● **Extracted text**:
****

The journal would like to invite you to enrich your article by uploading relevant code and data to the RunMyCode data repository. Your article will be then linked to a dedicated RunMyCode companion website. To create a companion website, please follow step-by-step instructions available at: http://www.runmycode.org/

Thank you for invitation. Since RunMyCode asks for the standard link (url) from the journal, once upon acceptance of this work, let me upload the code and data. Currently, all scripts and data files can be accessed at https://tonyjhwueng.info/ououcir.

The revised version of your submission is due by Jan 11, 2020.

Yours sincerely,

BYEONG U. PARK, Ph.D. Co-Editor Computational Statistics and Data Analysis

Reviewers’ comments:

Associate Editor:

I have some comments in addition to the comments by reviewers.

In section 2,2, Author mentioned intractability of OUOUCIR model but justify by OUBMBM model as an example. It would be better directly explain intractability of OUOUCIR model.

Thank you very much for your insightful suggestion, the editorial change has been made. The intractability of the OUOUCIR model is directly explained in section 2.2 in this revision.

There is no explanation/discussion based on results of Tables 4 and 5.

I am sorry. I rechecked the codes and reran simulations. After summarized 5 independent runs where each run using 50000 replicates with acceptance rate \(\delta=0.01\) resulting 500 samples, Tables 4 and 5 are updated based on 5*500 posterior samples in this revision. In addition, a big table (Table 6) is added to show the distributions (prior, posterior, posterior mean and true parameter values). Explanation as well as discussion based on these three tables are added in the manuscript.

At the end of section 4.1, authors mentioned the results from Figures 7-8 in supplementary material. Although Figures are in the supplementary material, it would be better provide a summary of the result here.

Thank you very much for suggestion. The Figures are updated in this revision where the Bayesian coverage probability for the new models (OUOUCIR and OUBMCIR) are reported. A summary that indicates the higher estimated coverage probability is added in the manuscript. The plots of the coverage probabilities of each parameter under the OUOUCIR model is provided in Figure 4 in this revision while for the plots of the coverage probability of each parameter under the OUBMCIR model is provided in Figure S1 in the online supplemental material.

In Table 5, Including the true value of the parameters makes easier to compare. Also, why \(b_1\) is not well estimated (true value is 1)? Any reason?

****

● **Data segment**:
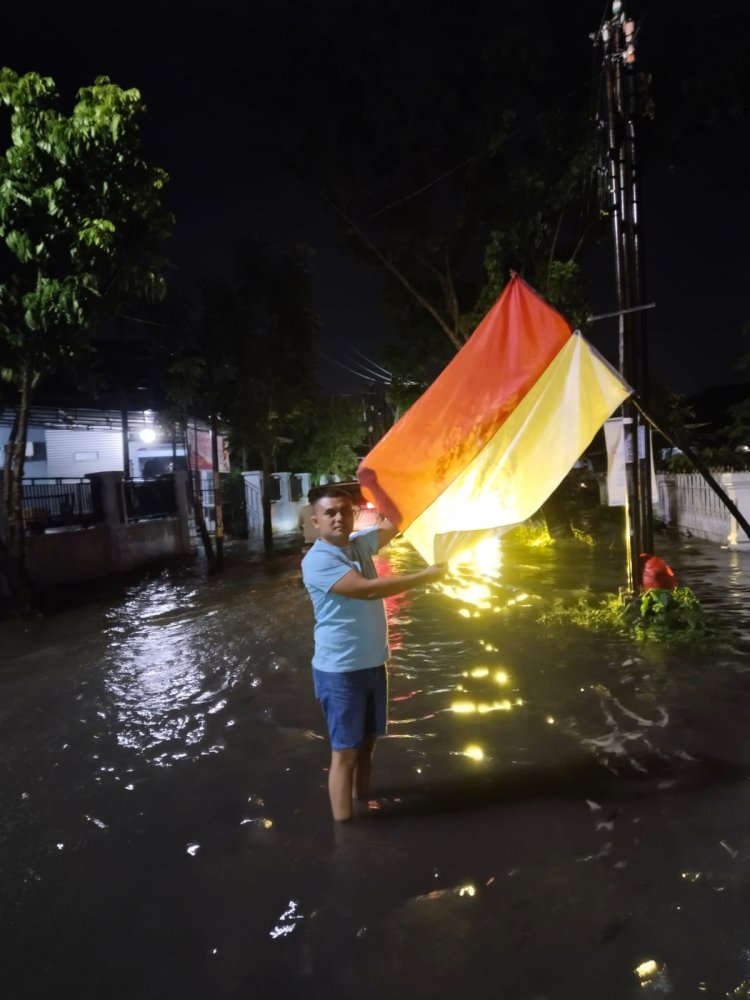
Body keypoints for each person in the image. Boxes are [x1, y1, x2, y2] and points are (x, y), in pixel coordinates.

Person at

****

● **What you will do**:
**A)** In the reviewer correspondence, by what date is the revised version of the submission due?
**B)** List every model name in the reviewer correspondence.
**C)** Reproduce the passage of the reviewer correspondence that begins at the words "Thank you very much for your" and stops after "are added in the manuscript.".
The lines have no role in this exercise.

● **Exercise responses**:
**A)** Jan 11, 2020.

**B)** OUOUCIR, OUBMBM, OUBMCIR

**C)**
Thank you very much for your insightful suggestion, the editorial change has been made. The intractability of the OUOUCIR model is directly explained in section 2.2 in this revision.

There is no explanation/discussion based on results of Tables 4 and 5.

I am sorry. I rechecked the codes and reran simulations. After summarized 5 independent runs where each run using 50000 replicates with acceptance rate \(\delta=0.01\) resulting 500 samples, Tables 4 and 5 are updated based on 5*500 posterior samples in this revision. In addition, a big table (Table 6) is added to show the distributions (prior, posterior, posterior mean and true parameter values). Explanation as well as discussion based on these three tables are added in the manuscript.